Collected data:
BEGIN

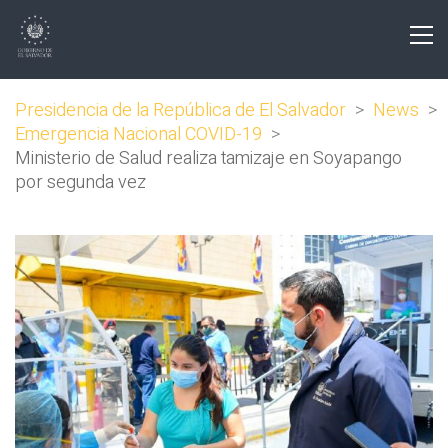
Presidencia de la República de El Salvador
>
News
>
Emergencia Nacional COVID-19
>
Ministerio de Salud realiza tamizaje en Soyapango
por segunda vez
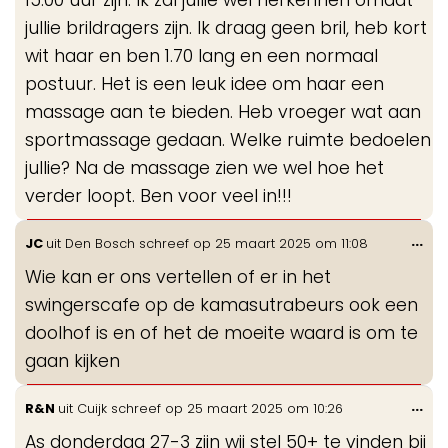
jullie brildragers zijn. Ik draag geen bril, heb kort
wit haar en ben 1.70 lang en een normaal
postuur. Het is een leuk idee om haar een
massage aan te bieden. Heb vroeger wat aan
sportmassage gedaan. Welke ruimte bedoelen
jullie? Na de massage zien we wel hoe het
verder loopt. Ben voor veel in!!!
Wis
...
JC
uit
Den Bosch
schreef op
25 maart 2025
om
11:08
de
Wie kan er ons vertellen of er in het
me
swingerscafe op de kamasutrabeurs ook een
doolhof is en of het de moeite waard is om te
gaan kijken
Wis
...
R&N
uit
Cuijk
schreef op
25 maart 2025
om
10:26
de
As donderdag 27-3 zijn wij stel 50+ te vinden bij
me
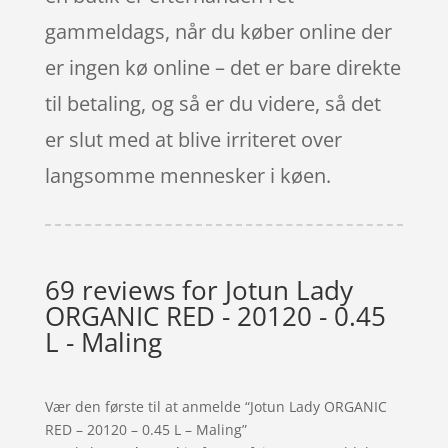
gammeldags, når du køber online der
er ingen kø online – det er bare direkte
til betaling, og så er du videre, så det
er slut med at blive irriteret over
langsomme mennesker i køen.
69 reviews for
Jotun Lady
ORGANIC RED - 20120 - 0.45
L - Maling
Vær den første til at anmelde “Jotun Lady ORGANIC
RED – 20120 – 0.45 L – Maling”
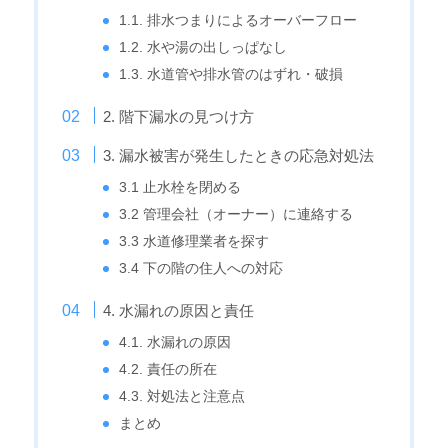
1.1. 排水つまりによるオーバーフロー
1.2. 水や湯の出しっぱなし
1.3. 水道管や排水管のはずれ・破損
2. 階下漏水の見つけ方
3. 漏水被害が発生したときの応急対処法
3.1 止水栓を閉める
3.2 管理会社（オーナー）に連絡する
3.3 水道修理業者を探す
3.4 下の階の住人への対応
4. 水漏れの原因と責任
4.1. 水漏れの原因
4.2. 責任の所在
4.3. 対処法と注意点
まとめ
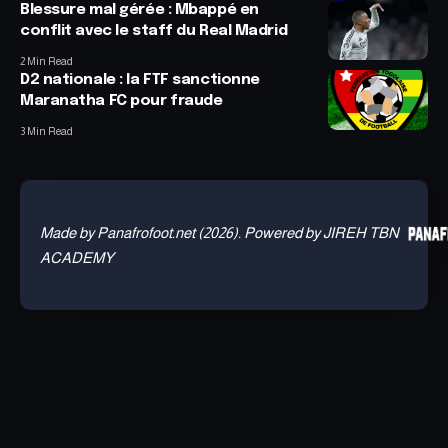
Blessure mal gérée : Mbappé en
conflit avec le staff du Real Madrid
2 Min Read
D2 nationale : la FTF sanctionne
Maranatha FC pour fraude
3 Min Read
Made by Panafrofoot.net (2026). Powered by JIREH TBN
ACADEMY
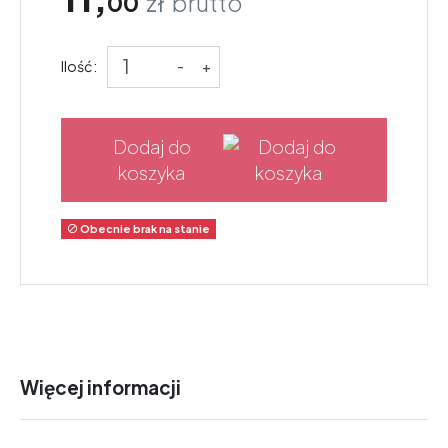
00
zł
brutto
Ilość:
-
+
Dodaj do
koszyka
Obecnie brak na stanie

Więcej informacji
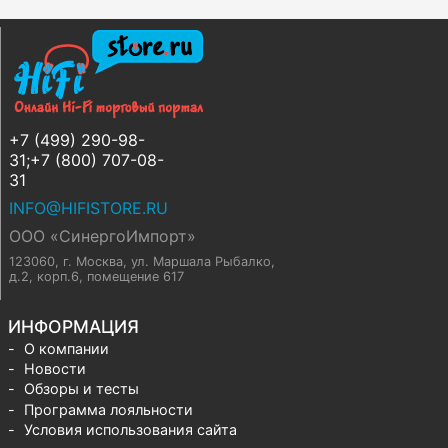
+7 (499) 290-98-
31;+7 (800) 707-08-
31
INFO@HIFISTORE.RU
ООО «СинергоИмпорт»
123060, г. Москва
,
ул. Маршала Рыбалко,
д.2, корп.6, помещение 617
ИНФОРМАЦИЯ
О компании
Новости
Обзоры и тесты
Программа лояльности
Условия использования сайта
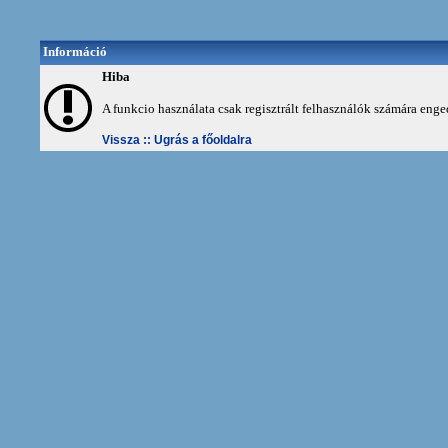
Információ
Hiba
A funkcio használata csak regisztrált felhasználók számára enge
Vissza ::
Ugrás a főoldalra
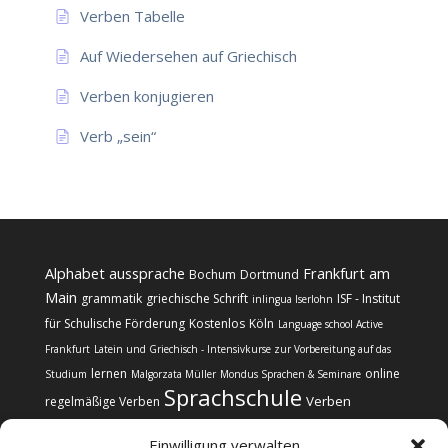
Verben Tabelle
Auf Wiedersehen auf Griechisch
Verben konjugieren
Verb „sein“
Alphabet
aussprache
Frankfurt am
Bochum
Dortmund
Main
grammatik
griechische Schrift
ISF - Institut
inlingua Iserlohn
für Schulische Förderung
Kostenlos
Köln
Language school Active
Frankfurt
Latein und Griechisch - Intensivkurse zur Vorbereitung auf das
lernen
online
Studium
Malgorzata Müller
Mondus Sprachen & Seminare
Sprachschule
Verben
regelmäßige Verben
Einwilligung verwalten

END

> _Task item_:
All of the lines above must be printed again exactly, and no picture may appear in the copy.

> _Written response_:
Presidencia de la República de El Salvador
>
News
>
Emergencia Nacional COVID-19
>
Ministerio de Salud realiza tamizaje en Soyapango
por segunda vez
jullie brildragers zijn. Ik draag geen bril, heb kort
wit haar en ben 1.70 lang en een normaal
postuur. Het is een leuk idee om haar een
massage aan te bieden. Heb vroeger wat aan
sportmassage gedaan. Welke ruimte bedoelen
jullie? Na de massage zien we wel hoe het
verder loopt. Ben voor veel in!!!
Wis
...
JC
uit
Den Bosch
schreef op
25 maart 2025
om
11:08
de
Wie kan er ons vertellen of er in het
me
swingerscafe op de kamasutrabeurs ook een
doolhof is en of het de moeite waard is om te
gaan kijken
Wis
...
R&N
uit
Cuijk
schreef op
25 maart 2025
om
10:26
de
As donderdag 27-3 zijn wij stel 50+ te vinden bij
me
gammeldags, når du køber online der
er ingen kø online – det er bare direkte
til betaling, og så er du videre, så det
er slut med at blive irriteret over
langsomme mennesker i køen.
69 reviews for
Jotun Lady
ORGANIC RED - 20120 - 0.45
L - Maling
Vær den første til at anmelde “Jotun Lady ORGANIC
RED – 20120 – 0.45 L – Maling”
1.1. 排水つまりによるオーバーフロー
1.2. 水や湯の出しっぱなし
1.3. 水道管や排水管のはずれ・破損
2. 階下漏水の見つけ方
3. 漏水被害が発生したときの応急対処法
3.1 止水栓を閉める
3.2 管理会社（オーナー）に連絡する
3.3 水道修理業者を探す
3.4 下の階の住人への対応
4. 水漏れの原因と責任
4.1. 水漏れの原因
4.2. 責任の所在
4.3. 対処法と注意点
まとめ
Blessure mal gérée : Mbappé en
conflit avec le staff du Real Madrid
2 Min Read
D2 nationale : la FTF sanctionne
Maranatha FC pour fraude
3 Min Read
Made by Panafrofoot.net (2026). Powered by JIREH TBN
ACADEMY
00
zł
brutto
Ilość:
-
+
Dodaj do
koszyka
Obecnie brak na stanie

Więcej informacji
+7 (499) 290-98-
31;+7 (800) 707-08-
31
INFO@HIFISTORE.RU
ООО «СинергоИмпорт»
123060, г. Москва
,
ул. Маршала Рыбалко,
д.2, корп.6, помещение 617
ИНФОРМАЦИЯ
О компании
Новости
Обзоры и тесты
Программа лояльности
Условия использования сайта
Információ
Hiba
A funkcio használata csak regisztrált felhasználók számára enge
Vissza ::
Ugrás a főoldalra
Verben Tabelle
Auf Wiedersehen auf Griechisch
Verben konjugieren
Verb „sein“
Alphabet
aussprache
Frankfurt am
Bochum
Dortmund
Main
grammatik
griechische Schrift
ISF - Institut
inlingua Iserlohn
für Schulische Förderung
Kostenlos
Köln
Language school Active
Frankfurt
Latein und Griechisch - Intensivkurse zur Vorbereitung auf das
lernen
online
Studium
Malgorzata Müller
Mondus Sprachen & Seminare
Sprachschule
Verben
regelmäßige Verben
Einwilligung verwalten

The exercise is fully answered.